What you need to do:
**a.** Transcribe the part of the review excerpt that opens with the words containing "AR by Michael" and closes with "also remain unchanged.".
**b.** According to the review excerpt, which alpha and beta values gave a gamma distribution with a much lower sum of squared errors than the one used in the manuscript?

Document passage:
▼
In addition, it is stated that, for example a gamma distribution as TTD will result in considerable aggregation error (fig.3). I would argue that such a generalizing statement is not necessarily justified, as the choice of the gamma distribution parameters very much depends on the performance metric and “calibration” strategy used. Fitting a distribution to another one is always a difficult task and many factors will considerable influence the results: how many points are used for fitting (e.g. only the points at the actual time steps used in the model or also some sub-steps?)? How long a tail is considered for fitting (i.e. the longer the tail, the more the performance metric will tend to get the tails right at the cost of a worse representation of the early phases)? Another aspect that is not fully clear, is if we should rather fit the PDFs or the CDFs of the distributions (depends on the type of sample we use)? All these aspects will strongly influence, which TTD is chosen as meaningful.

For example, experimenting a bit with a gamma distribution over 500 time steps, with the squared errors computed from these 500 time steps, I found that a gamma distribution with alpha=0.4 and beta=250 (i.e. MTT=100) gives a sum of squared errors (compared to the compound exponential with MTTs of 3 and 197, as in the manuscript) much lower than for the gamma distribution used in the manuscript (alpha~0.3, beta~150, MTT~45), while exhibiting essentially *NO* aggregation error (MTTs are almost equal at 100). And, as also pointed out by the reviewers, there are many more different parameter combinations that fit better than the combination given in the manuscript, while exhibiting partly considerably lower aggregation bias.

These points are not yet sufficiently well explained and clarified in the author replies to the reviewers. Given their central importance for the analysis and its interpretation, these points need particular attention when revising your manuscript.

Best regards,
Markus Hrachowitz

Hide

AR by Michael Stewart on behalf of the Authors (13 Apr 2017) Author's response Manuscript

ED: Referee Nomination & Report Request started (13 Apr 2017) by Markus Hrachowitz

RR by Anonymous Referee #4 (11 May 2017)

RR by Anonymous Referee #3 (25 May 2017)

Suggestions for revision or reasons for rejection

The revised version of this manuscript is an improvement. It resolves several of the issues that were raised in the first round of reviews.

Unfortunately, there are also important areas where the manuscript has hardly changed in response to major issues identified by the reviewers as well as the editor. To the extent that aspects of the paper haven't changed, my assessments of those aspects also remain unchanged.
▲
Supplied information:
▼
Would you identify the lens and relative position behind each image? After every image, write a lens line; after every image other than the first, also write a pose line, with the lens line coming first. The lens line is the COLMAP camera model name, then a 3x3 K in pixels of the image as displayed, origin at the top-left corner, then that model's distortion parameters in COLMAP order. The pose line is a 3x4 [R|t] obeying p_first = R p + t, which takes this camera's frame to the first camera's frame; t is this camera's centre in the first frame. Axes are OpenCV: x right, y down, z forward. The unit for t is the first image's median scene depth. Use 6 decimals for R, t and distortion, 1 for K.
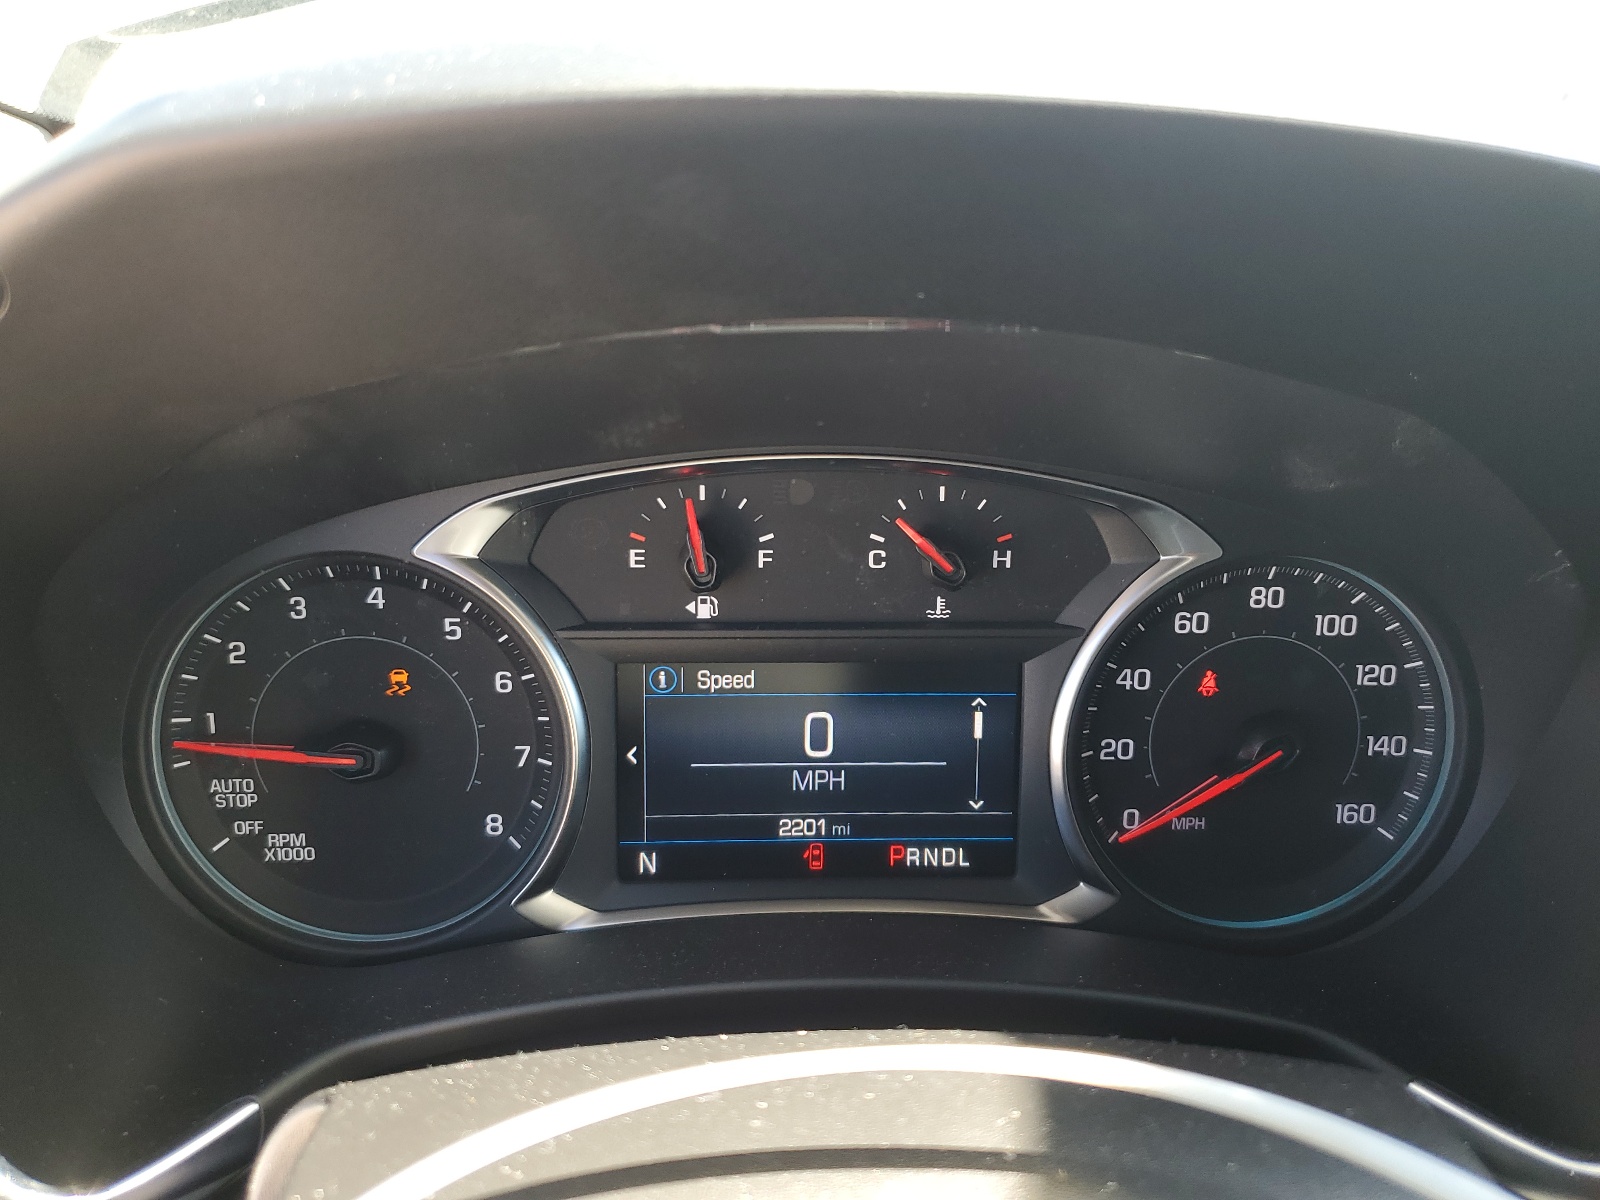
▲
Problem solutions:
**a.**
AR by Michael Stewart on behalf of the Authors (13 Apr 2017) Author's response Manuscript

ED: Referee Nomination & Report Request started (13 Apr 2017) by Markus Hrachowitz

RR by Anonymous Referee #4 (11 May 2017)

RR by Anonymous Referee #3 (25 May 2017)

Suggestions for revision or reasons for rejection

The revised version of this manuscript is an improvement. It resolves several of the issues that were raised in the first round of reviews.

Unfortunately, there are also important areas where the manuscript has hardly changed in response to major issues identified by the reviewers as well as the editor. To the extent that aspects of the paper haven't changed, my assessments of those aspects also remain unchanged.

**b.** Alpha=0.4 and beta=250 (MTT=100).